The panel, “Driving Growth: Clean and Efficient Mobility Catalyzes Economic Integration,” featured voices from both sides of the U.S.-Mexico border, including Juan Baez of San Diego-based Bali Express Services.
“I believe that electrification is the way and Bali Express is committed to that ideal to make the company 100% sustainable by 2035, or 2040,” Baez said.
“What I like about electric trucks is that my operations team, my dispatchers, require that effort and dedication that focus to be a more efficient company, a company with a faster response with a more efficient route. We reduce costs, we reduce expenses, the client is more satisfied, so I think that adhering to new technologies is a challenge but it is possible, and it encourages you as a company to be better day by day.”
NADBank’s two-day annual summit included federal, state and municipal authorities, along with business organizations, academia, financial institutions, investors, project developers and experts, from both the U.S. and Mexico.
In addition to Baez, the panel also included Daniel Covarrubias of Texas A&M International University; Victor Salazar, chief commercial officer at Trayecto; and Jorge Gutierrez Topete, director of Baja California’s Institute of Sustainable Mobility.
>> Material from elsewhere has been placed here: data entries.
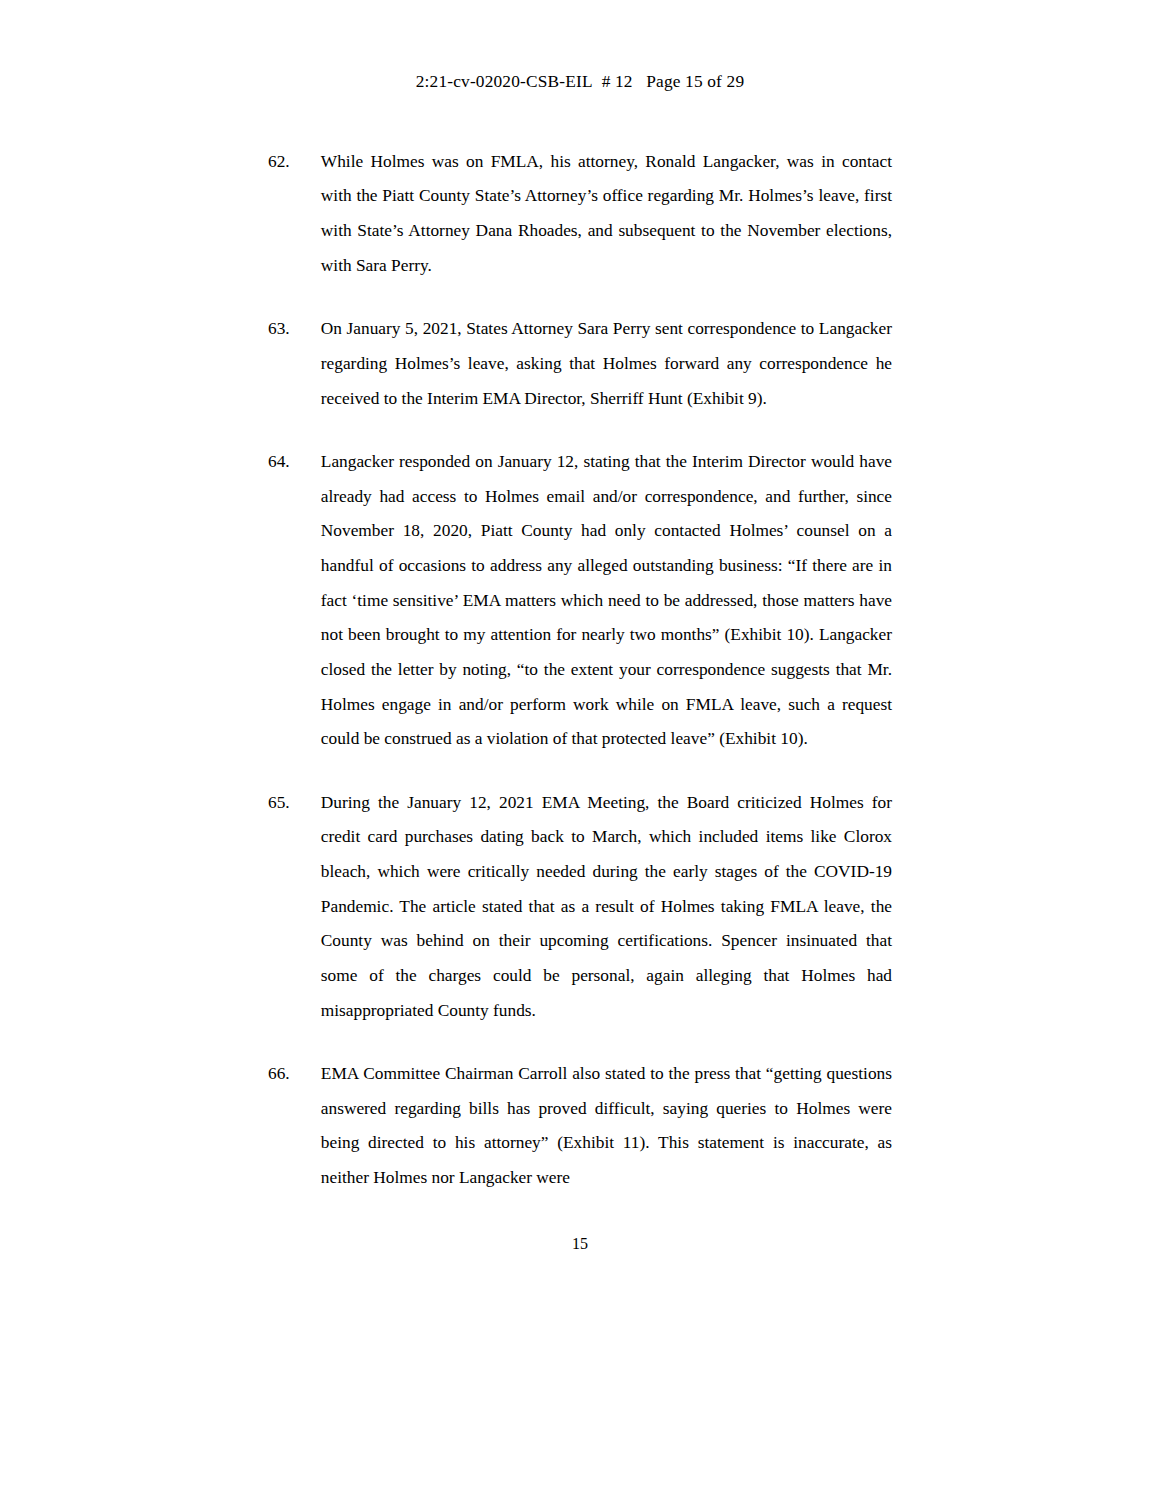2:21-cv-02020-CSB-EIL # 12 Page 15 of 29
While Holmes was on FMLA, his attorney, Ronald Langacker, was in contact with the Piatt County State’s Attorney’s office regarding Mr. Holmes’s leave, first with State’s Attorney Dana Rhoades, and subsequent to the November elections, with Sara Perry.
On January 5, 2021, States Attorney Sara Perry sent correspondence to Langacker regarding Holmes’s leave, asking that Holmes forward any correspondence he received to the Interim EMA Director, Sherriff Hunt (Exhibit 9).
Langacker responded on January 12, stating that the Interim Director would have already had access to Holmes email and/or correspondence, and further, since November 18, 2020, Piatt County had only contacted Holmes’ counsel on a handful of occasions to address any alleged outstanding business: “If there are in fact ‘time sensitive’ EMA matters which need to be addressed, those matters have not been brought to my attention for nearly two months” (Exhibit 10). Langacker closed the letter by noting, “to the extent your correspondence suggests that Mr. Holmes engage in and/or perform work while on FMLA leave, such a request could be construed as a violation of that protected leave” (Exhibit 10).
During the January 12, 2021 EMA Meeting, the Board criticized Holmes for credit card purchases dating back to March, which included items like Clorox bleach, which were critically needed during the early stages of the COVID-19 Pandemic. The article stated that as a result of Holmes taking FMLA leave, the County was behind on their upcoming certifications. Spencer insinuated that some of the charges could be personal, again alleging that Holmes had misappropriated County funds.
EMA Committee Chairman Carroll also stated to the press that “getting questions answered regarding bills has proved difficult, saying queries to Holmes were being directed to his attorney” (Exhibit 11). This statement is inaccurate, as neither Holmes nor Langacker were
15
Topete said the Mexican state of Baja California’s efforts to integrate sustainable practices into both freight and passenger transport emphasizes the importance of incentives over penalties in shifting fleets toward lower-emission technologies.
The Institute of Sustainable Mobility of Baja California promotes and develops a zero-emission mobility strategy for Baja California, as well as collaborating with U.S. programs across the border in the San Diego region.
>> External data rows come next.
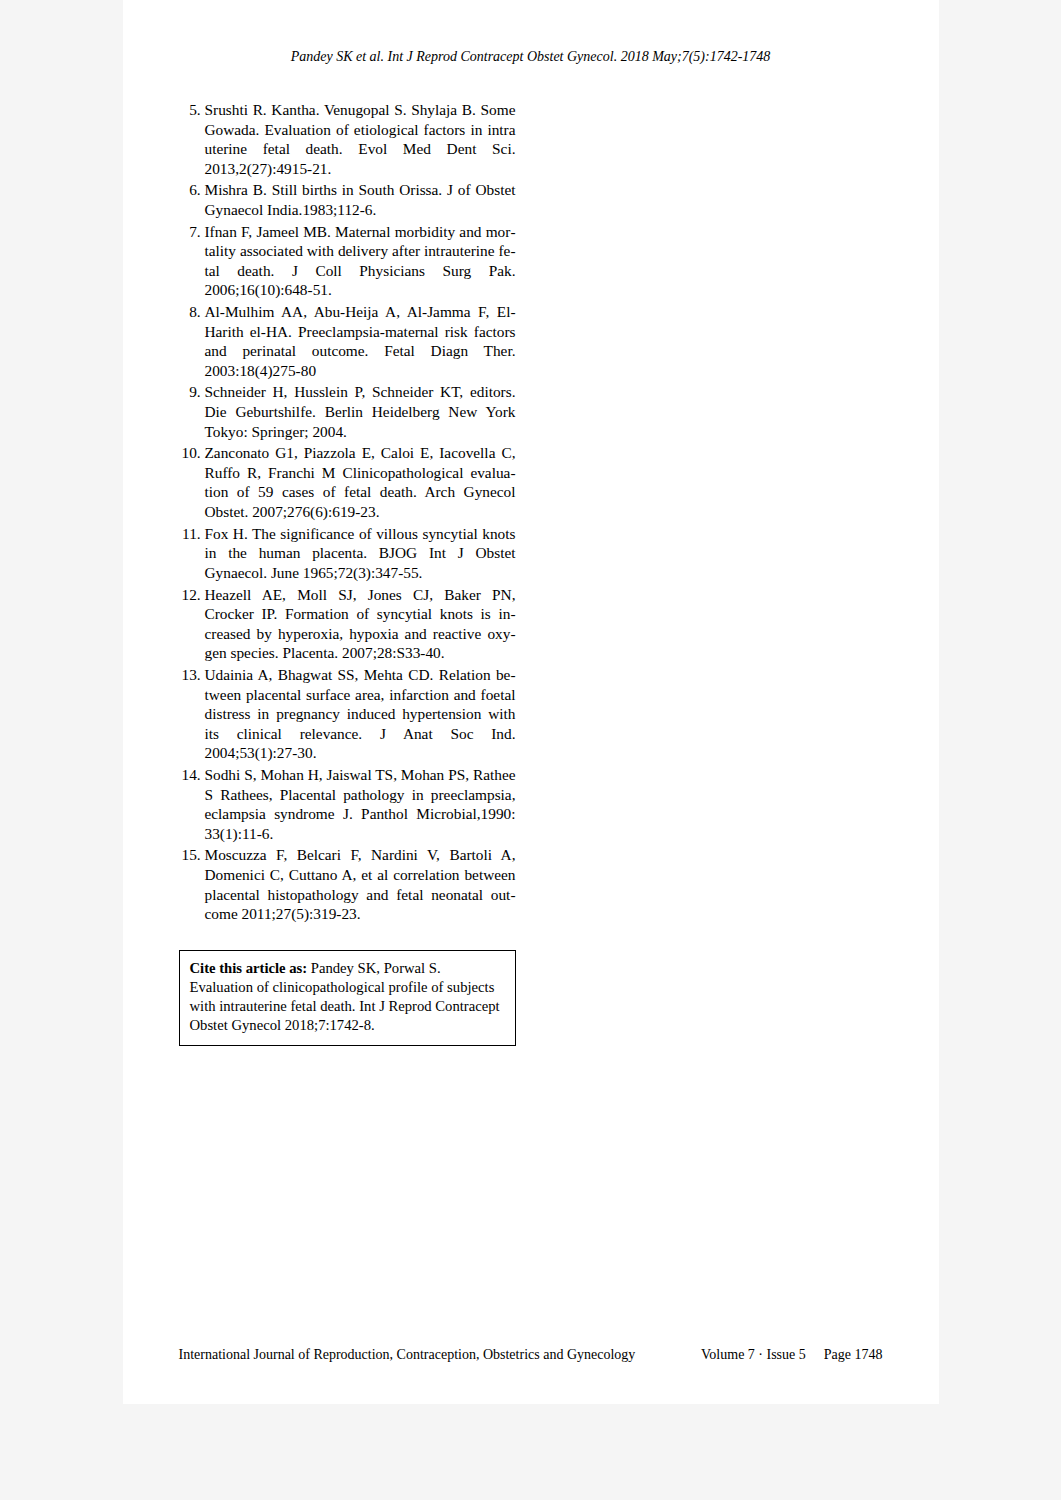Pandey SK et al. Int J Reprod Contracept Obstet Gynecol. 2018 May;7(5):1742-1748
Srushti R. Kantha. Venugopal S. Shylaja B. Some Gowada. Evaluation of etiological factors in intra uterine fetal death. Evol Med Dent Sci. 2013,2(27):4915-21.
Mishra B. Still births in South Orissa. J of Obstet Gynaecol India.1983;112-6.
Ifnan F, Jameel MB. Maternal morbidity and mortality associated with delivery after intrauterine fetal death. J Coll Physicians Surg Pak. 2006;16(10):648-51.
Al-Mulhim AA, Abu-Heija A, Al-Jamma F, El-Harith el-HA. Preeclampsia-maternal risk factors and perinatal outcome. Fetal Diagn Ther. 2003:18(4)275-80
Schneider H, Husslein P, Schneider KT, editors. Die Geburtshilfe. Berlin Heidelberg New York Tokyo: Springer; 2004.
Zanconato G1, Piazzola E, Caloi E, Iacovella C, Ruffo R, Franchi M Clinicopathological evaluation of 59 cases of fetal death. Arch Gynecol Obstet. 2007;276(6):619-23.
Fox H. The significance of villous syncytial knots in the human placenta. BJOG Int J Obstet Gynaecol. June 1965;72(3):347-55.
Heazell AE, Moll SJ, Jones CJ, Baker PN, Crocker IP. Formation of syncytial knots is increased by hyperoxia, hypoxia and reactive oxygen species. Placenta. 2007;28:S33-40.
Udainia A, Bhagwat SS, Mehta CD. Relation between placental surface area, infarction and foetal distress in pregnancy induced hypertension with its clinical relevance. J Anat Soc Ind. 2004;53(1):27-30.
Sodhi S, Mohan H, Jaiswal TS, Mohan PS, Rathee S Rathees, Placental pathology in preeclampsia, eclampsia syndrome J. Panthol Microbial,1990: 33(1):11-6.
Moscuzza F, Belcari F, Nardini V, Bartoli A, Domenici C, Cuttano A, et al correlation between placental histopathology and fetal neonatal outcome 2011;27(5):319-23.
Cite this article as: Pandey SK, Porwal S. Evaluation of clinicopathological profile of subjects with intrauterine fetal death. Int J Reprod Contracept Obstet Gynecol 2018;7:1742-8.
International Journal of Reproduction, Contraception, Obstetrics and Gynecology
Volume 7 · Issue 5Page 1748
“Incentives are always better than punishments, and that’s what we’re looking for: to find the economic model, because ultimately everything we’re going to talk about today is part of the economic model,” Gutierrez-Topete said, pointing to successful financing of Euro 6 clean-energy buses in Tijuana as a blueprint for scaling public and private fleet conversions.
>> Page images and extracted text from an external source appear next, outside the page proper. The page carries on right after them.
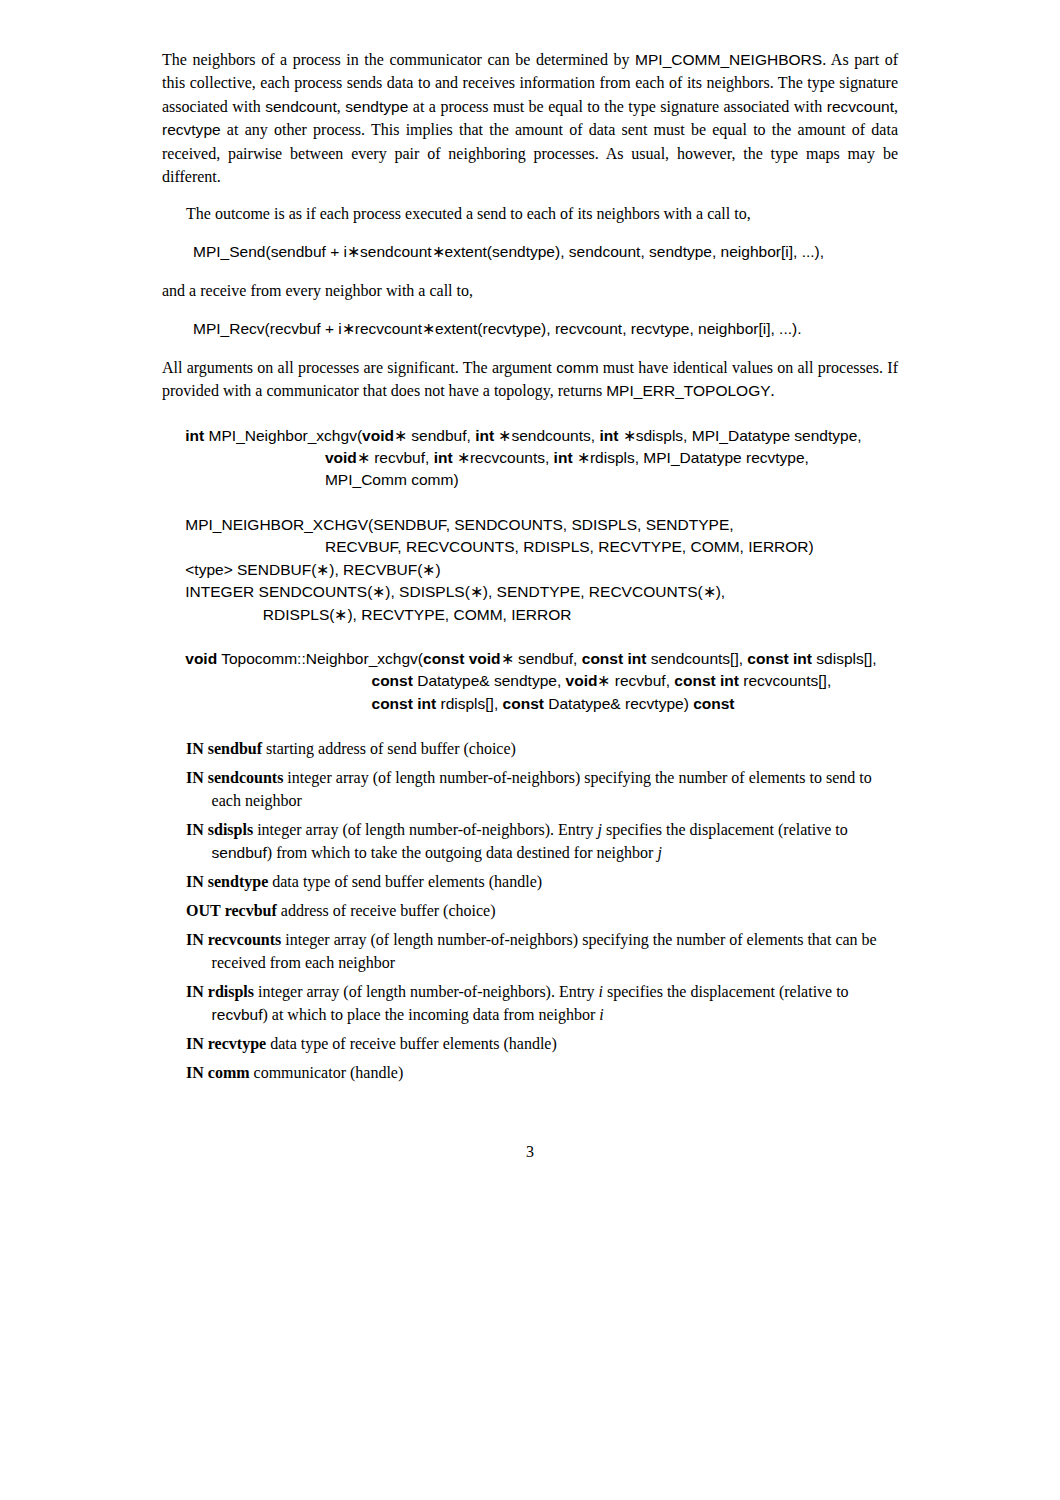The neighbors of a process in the communicator can be determined by MPI_COMM_NEIGHBORS. As part of this collective, each process sends data to and receives information from each of its neighbors. The type signature associated with sendcount, sendtype at a process must be equal to the type signature associated with recvcount, recvtype at any other process. This implies that the amount of data sent must be equal to the amount of data received, pairwise between every pair of neighboring processes. As usual, however, the type maps may be different.
The outcome is as if each process executed a send to each of its neighbors with a call to,
MPI_Send(sendbuf + i∗sendcount∗extent(sendtype), sendcount, sendtype, neighbor[i], ...),
and a receive from every neighbor with a call to,
MPI_Recv(recvbuf + i∗recvcount∗extent(recvtype), recvcount, recvtype, neighbor[i], ...).
All arguments on all processes are significant. The argument comm must have identical values on all processes. If provided with a communicator that does not have a topology, returns MPI_ERR_TOPOLOGY.
int MPI_Neighbor_xchgv(void∗ sendbuf, int ∗sendcounts, int ∗sdispls, MPI_Datatype sendtype, void∗ recvbuf, int ∗recvcounts, int ∗rdispls, MPI_Datatype recvtype, MPI_Comm comm)
MPI_NEIGHBOR_XCHGV(SENDBUF, SENDCOUNTS, SDISPLS, SENDTYPE, RECVBUF, RECVCOUNTS, RDISPLS, RECVTYPE, COMM, IERROR) <type> SENDBUF(∗), RECVBUF(∗) INTEGER SENDCOUNTS(∗), SDISPLS(∗), SENDTYPE, RECVCOUNTS(∗), RDISPLS(∗), RECVTYPE, COMM, IERROR
void Topocomm::Neighbor_xchgv(const void∗ sendbuf, const int sendcounts[], const int sdispls[], const Datatype& sendtype, void∗ recvbuf, const int recvcounts[], const int rdispls[], const Datatype& recvtype) const
IN sendbuf starting address of send buffer (choice)
IN sendcounts integer array (of length number-of-neighbors) specifying the number of elements to send to each neighbor
IN sdispls integer array (of length number-of-neighbors). Entry j specifies the displacement (relative to sendbuf) from which to take the outgoing data destined for neighbor j
IN sendtype data type of send buffer elements (handle)
OUT recvbuf address of receive buffer (choice)
IN recvcounts integer array (of length number-of-neighbors) specifying the number of elements that can be received from each neighbor
IN rdispls integer array (of length number-of-neighbors). Entry i specifies the displacement (relative to recvbuf) at which to place the incoming data from neighbor i
IN recvtype data type of receive buffer elements (handle)
IN comm communicator (handle)
3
“If the economic model doesn’t work, change won’t happen.”

In Texas, Covarrubias stressed the role of new infrastructure and research in preparing for a more sustainable border economy.
Covarrubias is the director of the Texas Center for Border Economic and Enterprise Development at the A.R. Sanchez School of Business at Texas A&M International University in Laredo, Texas.
With Laredo handling roughly 40% of U.S.-Mexico trade, Covarrubias urged for “smart borders” that integrate technology into new bridge projects.
“We’re talking about crossings between the U.S. and Mexico at the World Trade Bridge and the Colombia-Solidarity Bridge. You’re talking about 16,000 to 18,000 tractor-trailers crossing daily between the two countries,” Covarrubias said.
“We’re conducting the first and only pilot — a study on electric cargo vehicles, with the idea of being able to conceptualize what is the smart border entry? These new bridges, this new infrastructure on these new bridges, are they going to be the same as the ones we have now or do we have to reimagine them, rethink them based on technology? We have the unique opportunity for these bridges to be based on technology and change the process of being able to make those resources more efficient.”
Salazar shared Trayecto’s decade-long experiment with natural gas-powered trucks, which has grown from five units in 2015 to more than 600 today.
Trayecto is the biggest freight transportation company in Mexico. Trayecto, based in Monterrey, Mexico, has more than 4,000 trucks and 10,000 trailers.
“Currently, we make around 14,000 journeys per month between the different crossings,” Salazar said. “That’s a huge responsibility. We understand that we need to invest not only in the engines, which perhaps contribute most to reducing our carbon footprint, but also in water conservation initiatives.”
Salazar said Mexico lacks government incentives for green transport, pushing companies to find private solutions such as building their own fueling stations.
“All we want to do is have a positive impact on the cross-border community,” Salazar said, adding that Trayecto is also testing electric trucks despite range and charging challenges.
Baez highlighted Bali Express’s milestone as the first trucking company to operate electric Class 8 trucks across the U.S.-Mexico border, an initiative supported by NADBank financing.
The company has since launched a “green corridor” linking the Port of Long Beach with factories in Tijuana and San Diego, logging more than one million clean miles last year.
“We have to do it for the love of the planet,” Baez said, sharing that while electric trucks remain about 15 cents per mile more expensive than diesel, efficiency gains and smart routing are closing the gap.
Panelists agreed that a mix of technologies — including advanced diesel, natural gas, electric, and eventually hydrogen — will be needed to reduce emissions in North American freight. But they cautioned that without coordinated incentives, infrastructure, and investment, progress could stall.
“The air we breathe doesn’t recognize borders, and neither does the water we drink,” Topete said.